A nineteenth-century map revealing the extent of hydrological infrastructure in the British colony of Demerara on the northern coast of South America. A contemporary observer described each plantation as ‘a complete island within itself, and dammed on all sides’ (Image: Detail from Alexander Gordon, ‘Plan of the Government Lands in the Colony of Demerara’, 1823, The National Archives, MR 1/941)

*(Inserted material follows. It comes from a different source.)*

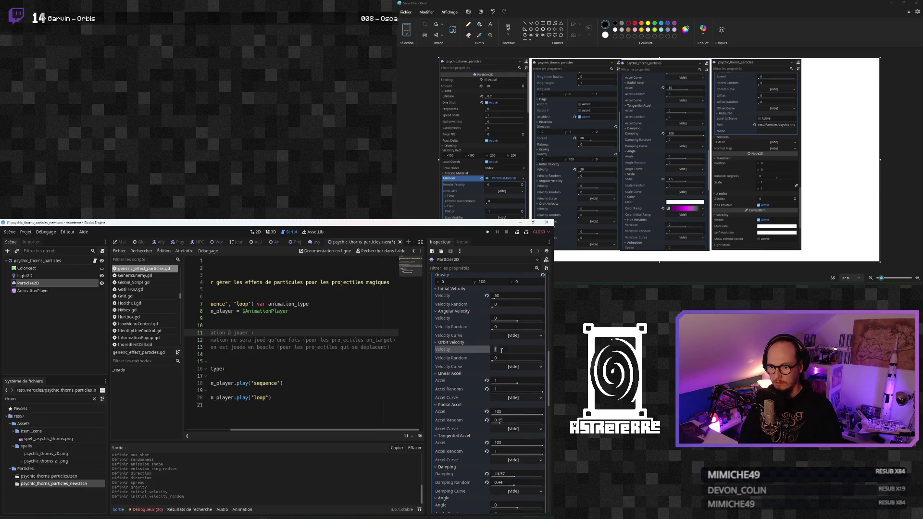
click(505, 383)
text(0)
click(506, 389)
text(0)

In spite of the broad range of topics discussed at the conference, spanning the entire globe and over six hundred years of history, several major themes emerged. These included a more complicated relationship between the concepts of ‘freedom’ and ‘slavery’ than the simple binary to which they are often reduced, with an array of subtle distinctions, hierarchies, and sub-categories instead suggesting a continuum of constant negotiation between the two. In addition, consistent areas of focus between the papers included the ‘veil’ cast over the legacy of slavery in superficially non-slaveholding polities like eighteenth-century Hamburg and Bremen, and the role of water in both micro- and macrohistorical perspective as both a conduit for symbolic/religious meanings and the basis of vast continental empires.

We are both extremely grateful for the opportunity to present and receive feedback on our work in such a collegiate environment, and would like to extend our thanks to Damian Pargas for organising the seminar as well as to all of the other participants and panel chairs for enabling such productive discussions.